Mittelschwaebische Nachrichten
Wie lange müssen wir arbeiten?
Die Bevölkerung wird älter. Auf der Suche nach Lösungen reden Forscher in Augsburg nicht nur über eine Rente mit 69. Manche wollen den festen Renteneintritt sogar ganz abschaffen
Augsburg Die Bevölkerung in Deutschland wird im Schnitt immer älter. In den vergangenen Jahrzehnten wurden immer weniger Kinder geboren. Und immer weniger Arbeitnehmer müssen in Zukunft für immer mehr Rentner aufkommen. Die Probleme, die der gesellschaftliche Wandel mit sich bringt, sind Politik und Wissenschaft längst klar. Auf einem Kongress an der Universität Augsburg suchen derzeit Forscher nach Auswegen. Mancher Vorschlag auf der Jahrestagung des renommierten Vereins für Socialpolitik mit rund 800 angemeldeten Teilnehmern und rund 500 Vorträgen mutet dabei radikal an.
Dabei räumen die Forscher zuerst mit dem Vorurteil auf, dass eine älter werdende Bevölkerung und sinkende Geburtenraten immer ein Nachteil sind. Im Gegenteil, meint der Ökonom David E. Bloom von der US-Universität Harvard.

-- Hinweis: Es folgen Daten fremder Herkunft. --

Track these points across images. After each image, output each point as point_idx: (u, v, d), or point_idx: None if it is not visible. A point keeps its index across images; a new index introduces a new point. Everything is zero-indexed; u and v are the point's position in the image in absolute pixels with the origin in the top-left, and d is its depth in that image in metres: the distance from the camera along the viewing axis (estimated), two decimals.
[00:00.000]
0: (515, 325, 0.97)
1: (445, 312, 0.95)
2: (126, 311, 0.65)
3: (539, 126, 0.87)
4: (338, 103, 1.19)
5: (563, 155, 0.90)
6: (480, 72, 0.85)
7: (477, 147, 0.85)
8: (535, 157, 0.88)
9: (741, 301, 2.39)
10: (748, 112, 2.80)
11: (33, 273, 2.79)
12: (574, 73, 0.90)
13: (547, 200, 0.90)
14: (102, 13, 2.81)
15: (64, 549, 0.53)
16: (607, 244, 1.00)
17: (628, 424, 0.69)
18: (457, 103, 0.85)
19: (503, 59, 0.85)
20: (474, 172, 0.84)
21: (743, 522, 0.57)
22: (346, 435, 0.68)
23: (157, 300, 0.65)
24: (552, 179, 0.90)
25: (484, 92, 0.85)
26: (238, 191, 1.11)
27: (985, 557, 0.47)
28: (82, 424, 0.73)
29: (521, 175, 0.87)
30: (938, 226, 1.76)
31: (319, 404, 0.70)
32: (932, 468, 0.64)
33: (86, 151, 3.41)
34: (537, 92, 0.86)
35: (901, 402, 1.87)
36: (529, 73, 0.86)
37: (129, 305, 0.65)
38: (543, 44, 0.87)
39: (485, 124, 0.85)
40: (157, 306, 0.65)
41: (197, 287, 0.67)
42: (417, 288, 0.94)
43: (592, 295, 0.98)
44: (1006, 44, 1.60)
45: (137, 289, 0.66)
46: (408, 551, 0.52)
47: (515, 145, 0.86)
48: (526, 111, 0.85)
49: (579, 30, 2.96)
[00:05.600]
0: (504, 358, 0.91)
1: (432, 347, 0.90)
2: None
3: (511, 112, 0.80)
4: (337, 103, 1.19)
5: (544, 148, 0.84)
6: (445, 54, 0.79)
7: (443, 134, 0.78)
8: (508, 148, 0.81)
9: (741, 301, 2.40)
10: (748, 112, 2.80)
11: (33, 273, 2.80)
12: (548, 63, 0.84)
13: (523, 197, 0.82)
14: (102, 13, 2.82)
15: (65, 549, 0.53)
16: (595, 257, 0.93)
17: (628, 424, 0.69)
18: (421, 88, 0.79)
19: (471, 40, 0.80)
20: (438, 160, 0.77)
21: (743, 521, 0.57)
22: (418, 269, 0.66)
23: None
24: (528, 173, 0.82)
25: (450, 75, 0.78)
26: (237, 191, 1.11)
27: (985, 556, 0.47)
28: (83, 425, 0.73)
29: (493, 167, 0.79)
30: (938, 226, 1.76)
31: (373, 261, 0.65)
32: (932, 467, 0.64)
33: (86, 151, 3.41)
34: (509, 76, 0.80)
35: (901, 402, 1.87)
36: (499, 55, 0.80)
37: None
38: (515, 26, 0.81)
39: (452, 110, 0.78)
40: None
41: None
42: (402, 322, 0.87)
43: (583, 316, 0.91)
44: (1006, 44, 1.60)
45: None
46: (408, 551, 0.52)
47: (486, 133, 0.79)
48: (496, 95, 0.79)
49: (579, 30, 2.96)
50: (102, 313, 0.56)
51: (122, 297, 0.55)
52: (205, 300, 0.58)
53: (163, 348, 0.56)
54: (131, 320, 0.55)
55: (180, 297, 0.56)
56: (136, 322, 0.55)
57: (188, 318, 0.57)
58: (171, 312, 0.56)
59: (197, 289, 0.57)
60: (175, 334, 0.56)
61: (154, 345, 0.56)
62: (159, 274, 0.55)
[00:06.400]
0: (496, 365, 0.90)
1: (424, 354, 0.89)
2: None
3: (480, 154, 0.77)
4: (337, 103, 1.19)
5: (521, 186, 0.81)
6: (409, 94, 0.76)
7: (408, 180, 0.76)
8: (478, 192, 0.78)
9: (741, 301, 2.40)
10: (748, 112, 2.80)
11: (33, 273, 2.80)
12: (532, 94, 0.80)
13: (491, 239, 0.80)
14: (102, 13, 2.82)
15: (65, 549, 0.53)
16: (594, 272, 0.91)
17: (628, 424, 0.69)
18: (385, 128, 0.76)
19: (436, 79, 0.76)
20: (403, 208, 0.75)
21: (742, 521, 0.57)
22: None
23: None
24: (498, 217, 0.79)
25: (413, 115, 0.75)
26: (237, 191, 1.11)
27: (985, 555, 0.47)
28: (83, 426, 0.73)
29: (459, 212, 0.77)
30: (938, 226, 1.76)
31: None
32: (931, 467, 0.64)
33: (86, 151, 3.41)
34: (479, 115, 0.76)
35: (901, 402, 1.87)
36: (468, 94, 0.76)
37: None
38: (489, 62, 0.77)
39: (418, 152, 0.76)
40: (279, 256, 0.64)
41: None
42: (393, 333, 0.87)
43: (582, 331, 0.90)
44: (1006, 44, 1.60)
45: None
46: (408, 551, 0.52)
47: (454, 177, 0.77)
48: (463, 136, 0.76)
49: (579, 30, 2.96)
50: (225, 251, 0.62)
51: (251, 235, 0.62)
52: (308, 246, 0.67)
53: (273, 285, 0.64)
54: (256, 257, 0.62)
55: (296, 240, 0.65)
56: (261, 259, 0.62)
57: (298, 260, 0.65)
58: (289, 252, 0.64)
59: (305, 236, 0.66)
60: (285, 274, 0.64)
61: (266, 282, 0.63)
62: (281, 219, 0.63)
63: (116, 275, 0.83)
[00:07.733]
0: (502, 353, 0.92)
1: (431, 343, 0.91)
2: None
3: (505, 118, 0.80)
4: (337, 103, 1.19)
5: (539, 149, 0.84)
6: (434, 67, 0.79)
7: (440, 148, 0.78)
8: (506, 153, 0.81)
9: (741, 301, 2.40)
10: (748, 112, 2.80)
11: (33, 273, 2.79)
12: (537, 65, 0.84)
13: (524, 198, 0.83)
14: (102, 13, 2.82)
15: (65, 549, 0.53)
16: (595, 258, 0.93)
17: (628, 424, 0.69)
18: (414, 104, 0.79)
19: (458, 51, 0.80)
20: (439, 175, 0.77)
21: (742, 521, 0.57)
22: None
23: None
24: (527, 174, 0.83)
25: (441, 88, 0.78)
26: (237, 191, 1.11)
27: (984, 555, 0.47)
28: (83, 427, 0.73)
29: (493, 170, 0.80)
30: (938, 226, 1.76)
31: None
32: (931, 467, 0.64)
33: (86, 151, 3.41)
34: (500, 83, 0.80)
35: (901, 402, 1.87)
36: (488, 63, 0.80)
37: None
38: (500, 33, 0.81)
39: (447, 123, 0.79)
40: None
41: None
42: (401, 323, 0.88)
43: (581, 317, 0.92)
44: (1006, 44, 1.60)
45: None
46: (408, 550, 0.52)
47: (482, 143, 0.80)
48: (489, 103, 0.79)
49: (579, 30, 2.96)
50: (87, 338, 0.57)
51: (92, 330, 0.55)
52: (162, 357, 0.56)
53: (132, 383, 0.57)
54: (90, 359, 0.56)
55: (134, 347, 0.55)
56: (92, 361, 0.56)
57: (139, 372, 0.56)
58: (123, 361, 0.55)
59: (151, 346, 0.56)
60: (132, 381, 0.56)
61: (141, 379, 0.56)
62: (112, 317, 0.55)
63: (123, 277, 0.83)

Eine höhere Lebenserwartung und sinkende Geburtenraten wirken sich gerade in Entwicklungsländern anfangs positiv auf das Wachstum aus, sagt er. Dann entwickeln sich die Länder und kommen wirtschaftlich voran. Bestes Beispiel seien die asiatischen Tigerstaaten – zum Beispiel Singapur. Doch in Deutschland greifen diese Effekte längst nicht mehr, zu lange hält der sogenannte demografische Wandel bereits an, zu lange ist die Geburtenrate schon niedrig. Bald könnten also die Nachteile überwiegen. Was tun?

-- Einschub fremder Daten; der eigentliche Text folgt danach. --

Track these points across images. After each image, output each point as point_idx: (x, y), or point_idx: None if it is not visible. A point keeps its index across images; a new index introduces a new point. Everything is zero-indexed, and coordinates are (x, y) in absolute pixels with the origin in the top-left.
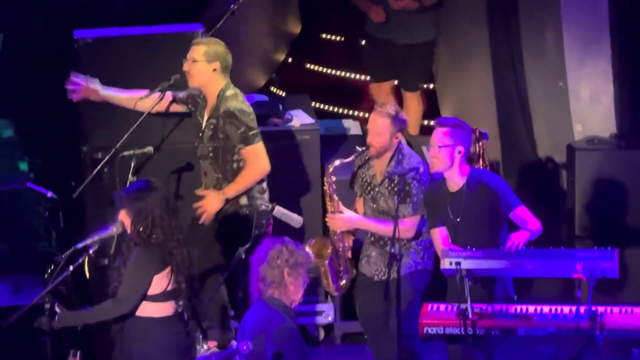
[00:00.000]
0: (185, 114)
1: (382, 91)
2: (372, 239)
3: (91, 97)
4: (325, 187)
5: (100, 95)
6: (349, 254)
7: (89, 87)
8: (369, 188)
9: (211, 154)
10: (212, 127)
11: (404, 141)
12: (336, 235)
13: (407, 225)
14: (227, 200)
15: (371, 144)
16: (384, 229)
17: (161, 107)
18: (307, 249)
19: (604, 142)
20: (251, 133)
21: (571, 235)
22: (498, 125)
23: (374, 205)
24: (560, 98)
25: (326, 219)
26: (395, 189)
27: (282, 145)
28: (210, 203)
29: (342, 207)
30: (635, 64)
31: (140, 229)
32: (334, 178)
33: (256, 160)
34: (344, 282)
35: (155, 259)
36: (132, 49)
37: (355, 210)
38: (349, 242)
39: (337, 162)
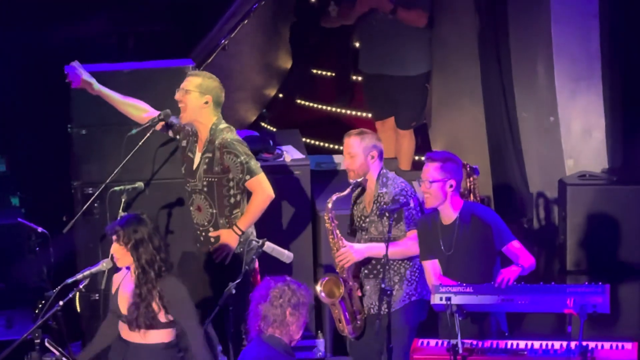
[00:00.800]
0: (174, 149)
1: (385, 128)
2: (366, 271)
3: (87, 89)
4: (327, 224)
5: (94, 90)
6: (359, 292)
7: (85, 80)
8: (361, 221)
9: (206, 189)
10: (207, 160)
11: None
12: (345, 273)
13: (412, 239)
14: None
15: (349, 168)
16: (393, 249)
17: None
18: (319, 287)
19: (596, 178)
20: (253, 162)
21: (563, 270)
22: (489, 161)
23: (366, 236)
24: (551, 133)
25: (336, 257)
26: (384, 210)
27: (272, 181)
28: (228, 241)
29: (345, 242)
30: (626, 98)
31: (146, 259)
32: (334, 213)
33: (261, 189)
34: (358, 323)
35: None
36: (123, 84)
37: None
38: (357, 281)
39: (334, 197)
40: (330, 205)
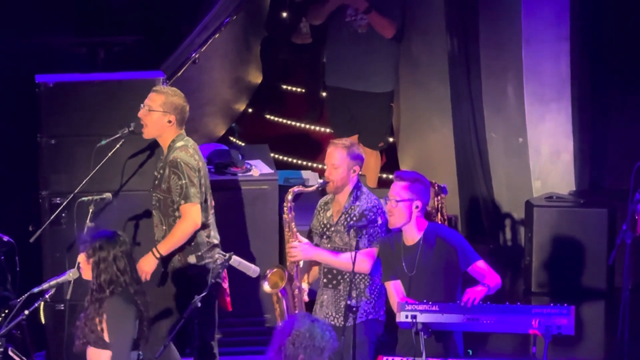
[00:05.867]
0: (143, 161)
1: None
2: (325, 280)
3: None
4: (285, 214)
5: None
6: (305, 298)
7: None
8: (324, 229)
9: (158, 204)
10: (159, 176)
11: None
12: (294, 271)
13: (363, 256)
14: (164, 258)
15: (329, 178)
16: (339, 260)
17: None
18: (266, 279)
19: (563, 199)
20: (192, 189)
21: (528, 291)
22: (457, 180)
23: (329, 245)
24: (520, 154)
25: (287, 250)
26: (352, 222)
27: (240, 195)
28: (145, 266)
29: (300, 237)
30: (595, 121)
31: (105, 279)
32: (293, 204)
33: (190, 216)
34: None
35: (130, 306)
36: (94, 94)
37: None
38: (305, 285)
39: (296, 189)
40: (290, 196)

Für den Ökonomen Christoph M. Schmidt ist die Alterung der Bevölkerung in Deutschland „unaufhaltsam“, wie er auf der Tagung sagte. Der Chef der Wirtschaftsweisen, welche die Bundesregierung beraten, geht davon aus, dass die Bevölkerung in Deutschland von derzeit über 80 Millionen Menschen bis zum Jahr 2060 um zehn bis 25 Prozent schrumpft. Deutschland werden also Millionen Bürger fehlen. Selbst wenn Frauen mehr Kinder bekämen, würde das kaum helfen, meint der Chef des Rheinisch-Westfälischen Instituts für Wirtschaftsforschung. Denn bis der Effekt spürbar ist, sei der demografische Wandel längst im Gang.
Um die Alterung abzufedern und das Rentensystem zu stabilisieren, führt aus Sicht des Wirtschaftswei- sen wenig daran vorbei, dass die Arbeitnehmer länger arbeiten. Dass SPD-Chef Sigmar Gabriel den Vorstoß der Bundesbank für ein Rentenalter von 69 Jahren statt wie bald mit 67 als „bekloppt“bewertet hat, bedauerte Schmidt. Auch er schlägt vor, die Lebensarbeitszeit an die steigende Lebenserwartung zu koppeln. Mit anderen Worten: Wenn wir länger leben, können wir auch länger arbeiten. Viele der heutigen Arbeitnehmer würde dies aber gar nicht treffen, beruhigt er. „Es geht um die Generation der ab 1990 Geborenen mit ganz anderen Berufsbildern.“
Aber es geht noch radikaler. Das feste Rentenalter gleich ganz abzuschaffen, das fordert der österreichische Forscher Wolfgang Lutz. „Wenn wir immer besser gebildet und gesünder sind, können wir arbeiten, solange wir wollen“, sagte er. „Warum also kann man nicht das gesetzliche Renteneintrittsalter ganz abschaffen und ein flexibles System einführen?“, meinte der Fachmann der Wirtschaftsuniversität Wien.
Ob es so weit kommt, ist ungewiss. Skeptisch reagierte jedenfalls der Vertreter der Bundesregierung. Innenstaatssekretär Hans-Georg Engelke befürchtet aber, dass die Diskussion „Jung gegen Alt“in den kommenden Jahren an Schärfe gewinnt. Die Regierung suche deshalb in einem Ausschuss nach Wegen, den gesellschaftlichen Zusammenhalt in einer kleineren, älteren und durch Einwanderer immer „bunteren“Gesellschaft zu wahren.